I believe the confusion here is the word "repository." In Docker, a repository is any group of builds of an image with the same name, and potentially multiple tags. A "registry" server, like hub.docker.com or your own private registry, holds multiple repositories, e.g. the redis repository on the public registry. That one repository has multiple tags for different versions of the build.
So with that background, to answer your questions:
- ouruser/sinatra is located on your local Docker host until you do a
docker push
- No, the repository and the tag is the name of the image.
- While local on your system, you can use this image locally. Once you push it up to a registry, you can then pull it down to any other Docker host that has access to that registry.
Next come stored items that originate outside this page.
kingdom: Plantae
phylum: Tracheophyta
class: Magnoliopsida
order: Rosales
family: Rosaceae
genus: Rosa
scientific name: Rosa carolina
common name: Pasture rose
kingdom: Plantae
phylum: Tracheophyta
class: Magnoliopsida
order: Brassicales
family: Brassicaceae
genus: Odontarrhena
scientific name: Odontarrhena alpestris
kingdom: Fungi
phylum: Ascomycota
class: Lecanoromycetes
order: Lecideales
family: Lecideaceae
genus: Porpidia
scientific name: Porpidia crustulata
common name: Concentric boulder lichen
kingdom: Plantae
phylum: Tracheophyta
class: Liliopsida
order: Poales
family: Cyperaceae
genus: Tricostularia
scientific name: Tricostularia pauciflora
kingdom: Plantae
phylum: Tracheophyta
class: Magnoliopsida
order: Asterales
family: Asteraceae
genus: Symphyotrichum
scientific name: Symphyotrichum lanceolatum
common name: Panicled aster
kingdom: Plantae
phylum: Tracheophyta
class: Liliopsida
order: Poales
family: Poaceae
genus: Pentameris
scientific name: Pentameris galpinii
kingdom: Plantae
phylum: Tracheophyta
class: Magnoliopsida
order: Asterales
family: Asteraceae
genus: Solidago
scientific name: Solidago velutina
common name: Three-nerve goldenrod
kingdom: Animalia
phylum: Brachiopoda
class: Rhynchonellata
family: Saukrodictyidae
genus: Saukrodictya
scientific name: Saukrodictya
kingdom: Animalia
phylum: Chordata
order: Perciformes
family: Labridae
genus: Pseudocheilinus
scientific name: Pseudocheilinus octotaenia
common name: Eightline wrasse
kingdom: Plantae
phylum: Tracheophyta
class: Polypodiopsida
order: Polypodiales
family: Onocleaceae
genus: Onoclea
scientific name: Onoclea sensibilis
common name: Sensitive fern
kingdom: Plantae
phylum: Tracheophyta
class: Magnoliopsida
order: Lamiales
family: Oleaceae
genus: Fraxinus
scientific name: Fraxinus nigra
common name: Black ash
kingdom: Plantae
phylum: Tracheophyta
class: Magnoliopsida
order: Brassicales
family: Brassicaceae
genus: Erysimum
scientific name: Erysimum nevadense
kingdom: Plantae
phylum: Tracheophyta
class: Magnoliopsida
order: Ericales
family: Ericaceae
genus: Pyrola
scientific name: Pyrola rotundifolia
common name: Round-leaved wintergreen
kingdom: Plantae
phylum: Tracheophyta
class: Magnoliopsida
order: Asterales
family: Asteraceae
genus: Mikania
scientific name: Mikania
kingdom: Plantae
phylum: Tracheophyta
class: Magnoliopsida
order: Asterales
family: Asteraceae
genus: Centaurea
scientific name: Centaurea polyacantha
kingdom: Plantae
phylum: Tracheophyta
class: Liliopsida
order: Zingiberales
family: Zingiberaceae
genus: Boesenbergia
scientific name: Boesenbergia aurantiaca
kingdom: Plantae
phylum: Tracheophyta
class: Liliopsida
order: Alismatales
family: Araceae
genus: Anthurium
And if you do a
docker save
you can save that image for a docker load
on another host.
- I'm sure there is documentation covering this somewhere on docs.docker.com, but I learned from a class.
- The username/imagebase format came about to support pushing to your own namespace in hub.docker.com. Without that, whoever makes the first "Redis" image calls it "redis" while the next person makes their own repository called "redis-improved", and we quickly get into a jumble of confusing names where it's not clear who made what and what is a reputable image. That naming isn't required for images you make locally, but is still encouraged since images you pull from hub.docker.com may lack a username if they are maintained by Docker themselves. Without your username, you won't know which images you pulled down and which you built yourself.